IA Arte/Pipoca Moderna
Novas regras para shows exigem preço total, transferência e água grátis
Decretos contra cambismo digital entram em vigor em 30 dias e obrigam plataformas a detalhar taxas, filas e revendas
Decretos mudam ingressos no Brasil
Dois decretos assinados pelo presidente Luiz Inácio Lula da Silva nesta segunda-feira (31/8) criam novas regras para a comercialização de eventos no Brasil. As normas entram em vigor 30 dias após a publicação e atingem desde a formação do preço e as filas virtuais até a transferência de bilhetes, a revenda e o combate à compra em massa por robôs, além da distribuição de água gratuita.

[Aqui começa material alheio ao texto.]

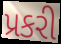
પ્રકરી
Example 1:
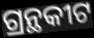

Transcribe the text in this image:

ଗ୍ରନ୍ଥକୀଟ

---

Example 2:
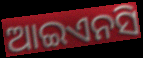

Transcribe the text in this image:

ଆଇଏନସି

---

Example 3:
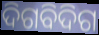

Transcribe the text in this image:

ଦିଗବିଦିଗ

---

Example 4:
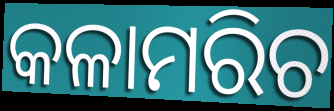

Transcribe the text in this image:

କଳାମରିଚ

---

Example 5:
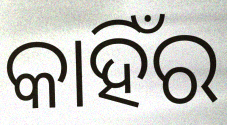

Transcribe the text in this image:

କାହିଁର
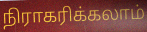
நிராகரிக்கலாம்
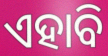
ଏହାବି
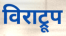
विराट्रूप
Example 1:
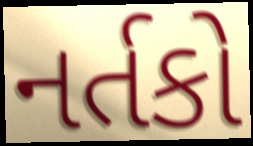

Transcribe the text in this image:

નર્તકો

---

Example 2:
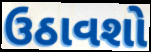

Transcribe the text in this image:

ઉઠાવશો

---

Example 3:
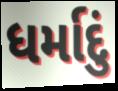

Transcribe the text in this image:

ધર્માદું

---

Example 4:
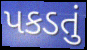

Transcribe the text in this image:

પકડતું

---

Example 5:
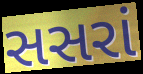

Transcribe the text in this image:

સસરાં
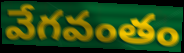
వేగవంతం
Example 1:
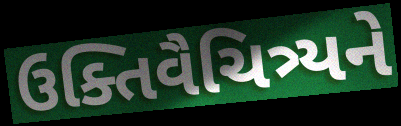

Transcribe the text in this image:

ઉક્તિવૈચિત્ર્યને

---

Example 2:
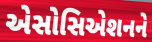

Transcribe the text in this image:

એસોસિએશનને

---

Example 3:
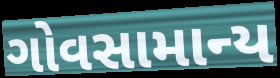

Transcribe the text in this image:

ગોવસામાન્ય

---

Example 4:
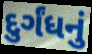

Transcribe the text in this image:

દુર્ગંધનું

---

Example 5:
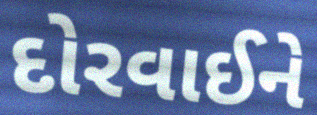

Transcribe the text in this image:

દોરવાઈને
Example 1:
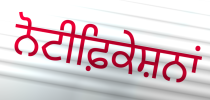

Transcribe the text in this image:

ਨੋਟੀਫ਼ਿਕੇਸ਼ਨਾਂ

O que muda para quem compra?
As empresas terão de apresentar o preço total do ingresso desde o início da compra, com as taxas discriminadas em todas as etapas. Serviços adicionais não poderão ser incluídos automaticamente sem informação prévia e consentimento do consumidor, e cobranças duplicadas ou sem correspondência com um serviço efetivamente prestado serão consideradas abusivas.

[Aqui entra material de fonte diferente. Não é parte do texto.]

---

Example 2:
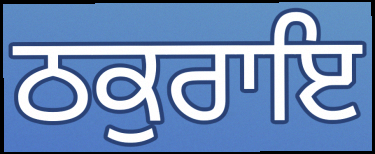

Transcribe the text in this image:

ਠਕੁਰਾਇ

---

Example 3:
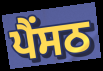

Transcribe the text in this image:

As filas virtuais também ganham regras de transparência. As plataformas deverão informar a posição do consumidor, uma estimativa de quantas pessoas estão à frente e o tempo previsto até a compra. Quando chegar à etapa de pagamento, o ingresso terá de permanecer reservado por período suficiente para concluir a operação, sem alteração de preço.
Como fica o cambismo digital?
As empresas responsáveis pela venda inicial deverão criar mecanismos para impedir compras massivas, abusivas ou especulativas, inclusive aquelas realizadas automaticamente por robôs, softwares e scripts. Os sistemas também terão de combater duplicações e falsificações e permitir a identificação do titular e o acompanhamento das transferências.

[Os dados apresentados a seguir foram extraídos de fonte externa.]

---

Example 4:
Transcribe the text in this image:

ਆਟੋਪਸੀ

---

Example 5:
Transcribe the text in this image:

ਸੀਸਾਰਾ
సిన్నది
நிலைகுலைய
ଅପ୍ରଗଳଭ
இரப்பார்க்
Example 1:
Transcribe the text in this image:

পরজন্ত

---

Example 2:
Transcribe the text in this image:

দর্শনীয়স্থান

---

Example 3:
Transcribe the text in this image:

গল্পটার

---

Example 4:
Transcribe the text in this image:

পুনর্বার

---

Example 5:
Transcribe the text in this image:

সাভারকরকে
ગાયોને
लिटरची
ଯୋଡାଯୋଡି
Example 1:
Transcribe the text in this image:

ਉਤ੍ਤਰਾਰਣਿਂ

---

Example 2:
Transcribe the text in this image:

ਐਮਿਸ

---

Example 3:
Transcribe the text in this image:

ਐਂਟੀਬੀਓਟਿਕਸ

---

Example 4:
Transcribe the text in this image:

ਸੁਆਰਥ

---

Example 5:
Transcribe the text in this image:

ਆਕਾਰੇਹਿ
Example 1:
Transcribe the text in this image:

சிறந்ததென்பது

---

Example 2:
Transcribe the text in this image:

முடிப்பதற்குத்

A transferência do ingresso pela plataforma oficial deverá ser gratuita. Nas páginas de revenda, cada anúncio precisará revelar o preço original, o valor final cobrado, quanto foi acrescentado e se o vendedor é uma pessoa física ou uma empresa. As plataformas também terão de identificar padrões de revenda habitual ou organizada e retirar anúncios associados a práticas proibidas.
As informações detalhadas das operações deverão ser armazenadas por pelo menos dois anos para permitir auditorias. O decreto ainda reforça a fiscalização da meia-entrada: será considerada abusiva a criação de obstáculos tecnológicos ou cadastrais, a redução artificial da disponibilidade e a cobrança de taxas que encareçam o benefício. Ingressos promocionais não poderão ser contabilizados dentro da cota legal de meias.
Cancelamento dá opção ao consumidor
Quando um evento for cancelado, adiado ou sofrer mudança relevante, o comprador poderá escolher entre comparecer na nova data, receber crédito para utilização futura ou obter o reembolso integral. Nas compras online, as empresas também terão de oferecer um canal específico e de fácil acesso para o exercício do direito de arrependimento previsto no Código de Defesa do Consumidor.
As normas para ingressos abrangem vendas presenciais e digitais, mas não se aplicam a eventos esportivos, que possuem legislação própria.
Água gratuita vira obrigação em grandes eventos
O 2º decreto determina que eventos com mais de mil pessoas ofereçam pontos gratuitos de água potável, tanto em espaços abertos quanto fechados. A obrigação não dependerá da ocorrência de calor extremo. O público também terá direito de entrar com água, respeitadas as regras de segurança estabelecidas para os recipientes.
A medida transforma em regra permanente uma discussão que ganhou caráter nacional após a morte de Ana Clara Benevides, de 23 anos, durante um show de Taylor Swift no Rio de Janeiro em novembro de 2023. Em meio a uma onda de calor, a jovem sofreu uma parada cardiorrespiratória, e mais de mil pessoas receberam atendimento ou desmaiaram durante o evento.
Na época, a proibição da entrada de garrafas e as dificuldades de acesso à hidratação levaram o Ministério da Justiça a editar uma portaria emergencial liberando água em shows. Os novos decretos incorporam a questão a um conjunto mais amplo de obrigações permanentes para organizadores e plataformas. O descumprimento poderá resultar nas sanções previstas pelo Código de Defesa do Consumidor e em outras penalidades aplicáveis.